**TASK TO CARRY OUT**
From the records below, copy out exactly the lines from the one containing "Hause bleibt hingegen Altach." to the one containing "Meilenstein: Am 24.", both included. Add nothing else.

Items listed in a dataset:

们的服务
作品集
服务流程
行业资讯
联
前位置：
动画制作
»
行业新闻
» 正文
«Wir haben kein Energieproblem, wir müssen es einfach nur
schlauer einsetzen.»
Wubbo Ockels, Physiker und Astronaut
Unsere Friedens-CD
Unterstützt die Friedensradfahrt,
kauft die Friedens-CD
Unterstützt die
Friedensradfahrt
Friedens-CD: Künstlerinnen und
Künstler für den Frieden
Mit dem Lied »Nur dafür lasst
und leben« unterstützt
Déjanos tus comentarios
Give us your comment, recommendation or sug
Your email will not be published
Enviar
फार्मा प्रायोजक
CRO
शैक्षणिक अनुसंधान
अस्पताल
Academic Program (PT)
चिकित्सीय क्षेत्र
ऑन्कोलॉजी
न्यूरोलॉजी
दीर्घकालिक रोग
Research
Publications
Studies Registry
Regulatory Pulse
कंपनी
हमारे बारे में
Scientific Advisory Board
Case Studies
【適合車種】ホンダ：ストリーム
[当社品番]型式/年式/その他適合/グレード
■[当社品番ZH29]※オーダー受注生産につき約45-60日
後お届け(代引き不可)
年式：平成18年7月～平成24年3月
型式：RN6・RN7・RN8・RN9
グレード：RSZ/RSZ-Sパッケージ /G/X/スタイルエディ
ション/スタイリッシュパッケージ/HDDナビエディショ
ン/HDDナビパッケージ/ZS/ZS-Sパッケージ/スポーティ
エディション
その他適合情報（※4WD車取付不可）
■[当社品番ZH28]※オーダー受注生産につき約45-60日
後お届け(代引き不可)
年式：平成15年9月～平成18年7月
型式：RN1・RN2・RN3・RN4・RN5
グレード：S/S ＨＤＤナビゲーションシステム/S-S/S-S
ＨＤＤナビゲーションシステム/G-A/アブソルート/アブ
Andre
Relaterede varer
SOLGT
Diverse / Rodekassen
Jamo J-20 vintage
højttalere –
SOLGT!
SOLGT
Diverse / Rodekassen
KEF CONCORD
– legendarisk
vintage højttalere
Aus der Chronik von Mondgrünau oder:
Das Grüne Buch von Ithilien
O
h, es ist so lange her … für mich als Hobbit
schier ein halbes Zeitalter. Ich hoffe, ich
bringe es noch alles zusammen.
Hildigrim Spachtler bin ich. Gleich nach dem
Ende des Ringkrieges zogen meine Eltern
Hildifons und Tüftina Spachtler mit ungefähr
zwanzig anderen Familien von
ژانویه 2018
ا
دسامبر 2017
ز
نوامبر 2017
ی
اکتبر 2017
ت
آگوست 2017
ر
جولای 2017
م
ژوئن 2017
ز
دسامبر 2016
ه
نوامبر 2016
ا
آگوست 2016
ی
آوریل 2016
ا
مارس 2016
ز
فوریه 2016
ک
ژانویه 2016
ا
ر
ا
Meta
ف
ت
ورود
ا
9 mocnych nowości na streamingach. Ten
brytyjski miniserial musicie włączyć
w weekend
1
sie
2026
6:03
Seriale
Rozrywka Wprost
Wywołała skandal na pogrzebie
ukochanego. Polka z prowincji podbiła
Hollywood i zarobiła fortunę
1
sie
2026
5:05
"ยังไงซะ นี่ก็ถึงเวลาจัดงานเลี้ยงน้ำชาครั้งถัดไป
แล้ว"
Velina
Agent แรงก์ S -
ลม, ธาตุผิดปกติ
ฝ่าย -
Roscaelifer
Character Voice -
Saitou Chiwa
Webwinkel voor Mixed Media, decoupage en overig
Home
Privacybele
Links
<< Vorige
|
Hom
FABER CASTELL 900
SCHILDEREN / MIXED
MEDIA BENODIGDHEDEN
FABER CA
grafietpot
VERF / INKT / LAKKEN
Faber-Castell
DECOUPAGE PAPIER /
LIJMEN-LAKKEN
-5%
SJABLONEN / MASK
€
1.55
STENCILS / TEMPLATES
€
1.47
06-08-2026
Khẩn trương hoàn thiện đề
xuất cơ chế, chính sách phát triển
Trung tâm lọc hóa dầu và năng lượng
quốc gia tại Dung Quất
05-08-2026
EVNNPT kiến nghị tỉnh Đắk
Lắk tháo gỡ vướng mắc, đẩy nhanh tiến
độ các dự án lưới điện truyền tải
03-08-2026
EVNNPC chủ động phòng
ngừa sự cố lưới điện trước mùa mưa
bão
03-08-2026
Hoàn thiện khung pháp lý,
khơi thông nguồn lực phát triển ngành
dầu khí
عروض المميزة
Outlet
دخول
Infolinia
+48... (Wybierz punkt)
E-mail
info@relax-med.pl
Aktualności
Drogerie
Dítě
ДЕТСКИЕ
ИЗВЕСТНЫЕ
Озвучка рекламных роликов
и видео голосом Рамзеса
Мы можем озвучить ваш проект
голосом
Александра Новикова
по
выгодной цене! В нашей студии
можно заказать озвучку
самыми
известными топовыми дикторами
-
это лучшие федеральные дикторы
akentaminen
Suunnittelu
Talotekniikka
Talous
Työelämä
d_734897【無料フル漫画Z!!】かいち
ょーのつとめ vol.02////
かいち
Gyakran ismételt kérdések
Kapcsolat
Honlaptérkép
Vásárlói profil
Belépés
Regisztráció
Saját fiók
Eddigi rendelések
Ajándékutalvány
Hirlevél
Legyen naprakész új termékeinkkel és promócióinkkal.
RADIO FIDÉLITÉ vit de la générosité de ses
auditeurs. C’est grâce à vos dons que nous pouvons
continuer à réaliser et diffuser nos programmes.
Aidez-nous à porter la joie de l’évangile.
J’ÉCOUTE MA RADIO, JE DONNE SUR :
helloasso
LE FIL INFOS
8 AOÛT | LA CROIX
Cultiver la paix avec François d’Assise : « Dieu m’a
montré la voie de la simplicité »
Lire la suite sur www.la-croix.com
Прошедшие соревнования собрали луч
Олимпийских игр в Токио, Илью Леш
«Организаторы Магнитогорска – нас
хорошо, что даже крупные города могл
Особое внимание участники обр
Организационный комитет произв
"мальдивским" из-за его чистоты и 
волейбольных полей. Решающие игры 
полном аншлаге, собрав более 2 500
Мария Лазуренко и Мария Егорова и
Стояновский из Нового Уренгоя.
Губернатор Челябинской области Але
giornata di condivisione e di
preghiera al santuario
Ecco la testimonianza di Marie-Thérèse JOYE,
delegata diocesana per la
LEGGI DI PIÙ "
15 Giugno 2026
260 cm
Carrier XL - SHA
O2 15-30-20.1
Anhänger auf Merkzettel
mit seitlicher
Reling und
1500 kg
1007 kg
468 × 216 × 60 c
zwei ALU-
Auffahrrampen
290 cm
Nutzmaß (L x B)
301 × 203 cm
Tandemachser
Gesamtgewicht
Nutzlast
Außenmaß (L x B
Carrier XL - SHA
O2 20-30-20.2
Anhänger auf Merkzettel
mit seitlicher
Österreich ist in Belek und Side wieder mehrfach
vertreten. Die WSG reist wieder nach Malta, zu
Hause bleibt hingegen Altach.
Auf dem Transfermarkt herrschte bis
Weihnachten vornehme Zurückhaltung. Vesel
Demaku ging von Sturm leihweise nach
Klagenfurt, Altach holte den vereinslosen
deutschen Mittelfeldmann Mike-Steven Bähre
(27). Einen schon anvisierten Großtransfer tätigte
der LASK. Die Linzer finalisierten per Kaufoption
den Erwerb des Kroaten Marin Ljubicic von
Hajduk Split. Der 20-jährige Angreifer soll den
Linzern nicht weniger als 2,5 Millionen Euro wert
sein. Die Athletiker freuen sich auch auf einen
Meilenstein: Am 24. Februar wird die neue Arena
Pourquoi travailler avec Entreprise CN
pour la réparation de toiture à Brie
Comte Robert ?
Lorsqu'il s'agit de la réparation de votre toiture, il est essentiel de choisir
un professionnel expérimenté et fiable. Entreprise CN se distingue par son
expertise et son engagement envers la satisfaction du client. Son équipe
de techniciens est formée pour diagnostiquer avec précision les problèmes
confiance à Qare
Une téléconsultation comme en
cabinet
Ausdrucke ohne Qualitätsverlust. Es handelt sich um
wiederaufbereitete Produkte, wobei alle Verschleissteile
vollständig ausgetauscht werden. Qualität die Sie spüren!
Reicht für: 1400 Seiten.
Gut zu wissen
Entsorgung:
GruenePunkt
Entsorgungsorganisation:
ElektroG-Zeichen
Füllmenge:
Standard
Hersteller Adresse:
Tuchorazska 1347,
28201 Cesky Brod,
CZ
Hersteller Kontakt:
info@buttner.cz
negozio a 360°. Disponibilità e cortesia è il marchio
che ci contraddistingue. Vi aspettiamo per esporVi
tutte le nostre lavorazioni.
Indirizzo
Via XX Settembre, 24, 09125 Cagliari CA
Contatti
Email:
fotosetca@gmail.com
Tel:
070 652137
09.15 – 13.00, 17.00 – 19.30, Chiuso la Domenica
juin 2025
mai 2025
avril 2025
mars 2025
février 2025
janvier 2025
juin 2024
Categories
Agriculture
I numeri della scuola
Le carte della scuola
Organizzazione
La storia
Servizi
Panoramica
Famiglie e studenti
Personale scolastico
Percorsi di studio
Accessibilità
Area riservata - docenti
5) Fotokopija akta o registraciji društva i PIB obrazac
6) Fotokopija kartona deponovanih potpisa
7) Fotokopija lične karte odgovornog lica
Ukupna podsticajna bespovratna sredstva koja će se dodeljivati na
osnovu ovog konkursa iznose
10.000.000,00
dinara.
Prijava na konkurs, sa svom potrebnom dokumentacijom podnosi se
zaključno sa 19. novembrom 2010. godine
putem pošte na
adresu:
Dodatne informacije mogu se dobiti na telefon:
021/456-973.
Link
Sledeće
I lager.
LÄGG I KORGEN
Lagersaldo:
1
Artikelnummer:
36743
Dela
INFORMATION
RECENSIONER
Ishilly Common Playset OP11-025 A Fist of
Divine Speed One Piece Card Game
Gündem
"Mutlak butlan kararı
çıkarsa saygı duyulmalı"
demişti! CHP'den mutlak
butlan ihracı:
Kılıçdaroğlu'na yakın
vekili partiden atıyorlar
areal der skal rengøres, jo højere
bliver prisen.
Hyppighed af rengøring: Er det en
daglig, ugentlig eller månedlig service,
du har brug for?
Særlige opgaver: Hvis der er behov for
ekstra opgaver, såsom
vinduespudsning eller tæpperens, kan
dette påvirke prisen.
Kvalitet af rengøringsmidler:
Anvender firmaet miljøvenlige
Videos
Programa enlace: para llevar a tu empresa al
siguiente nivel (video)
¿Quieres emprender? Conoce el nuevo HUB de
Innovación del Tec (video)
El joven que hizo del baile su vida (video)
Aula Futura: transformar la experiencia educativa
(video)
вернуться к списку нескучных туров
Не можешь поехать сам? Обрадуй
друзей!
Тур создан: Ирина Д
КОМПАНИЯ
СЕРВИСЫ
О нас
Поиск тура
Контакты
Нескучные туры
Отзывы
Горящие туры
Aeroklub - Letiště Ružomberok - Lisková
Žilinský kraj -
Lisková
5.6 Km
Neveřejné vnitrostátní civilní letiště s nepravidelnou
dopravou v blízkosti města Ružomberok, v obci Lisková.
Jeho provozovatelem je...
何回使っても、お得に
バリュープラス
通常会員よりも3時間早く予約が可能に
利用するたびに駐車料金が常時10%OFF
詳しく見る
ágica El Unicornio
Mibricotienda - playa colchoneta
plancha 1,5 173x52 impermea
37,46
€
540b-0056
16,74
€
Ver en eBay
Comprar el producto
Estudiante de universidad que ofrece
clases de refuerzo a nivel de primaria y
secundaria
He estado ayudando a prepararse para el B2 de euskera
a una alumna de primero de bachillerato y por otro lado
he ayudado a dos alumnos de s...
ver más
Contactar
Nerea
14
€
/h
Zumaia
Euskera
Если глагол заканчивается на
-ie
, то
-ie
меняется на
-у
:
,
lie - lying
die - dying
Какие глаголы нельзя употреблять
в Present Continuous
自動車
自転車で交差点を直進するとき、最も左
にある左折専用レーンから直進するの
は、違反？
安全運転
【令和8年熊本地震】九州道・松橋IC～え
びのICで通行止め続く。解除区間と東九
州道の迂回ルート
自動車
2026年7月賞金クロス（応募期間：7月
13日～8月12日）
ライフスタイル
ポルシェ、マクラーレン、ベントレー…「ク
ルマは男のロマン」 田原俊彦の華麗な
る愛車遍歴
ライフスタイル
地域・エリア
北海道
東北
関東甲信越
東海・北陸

**SOLUTION FOR THIS TASK**
Hause bleibt hingegen Altach.
Auf dem Transfermarkt herrschte bis
Weihnachten vornehme Zurückhaltung. Vesel
Demaku ging von Sturm leihweise nach
Klagenfurt, Altach holte den vereinslosen
deutschen Mittelfeldmann Mike-Steven Bähre
(27). Einen schon anvisierten Großtransfer tätigte
der LASK. Die Linzer finalisierten per Kaufoption
den Erwerb des Kroaten Marin Ljubicic von
Hajduk Split. Der 20-jährige Angreifer soll den
Linzern nicht weniger als 2,5 Millionen Euro wert
sein. Die Athletiker freuen sich auch auf einen
Meilenstein: Am 24. Februar wird die neue Arena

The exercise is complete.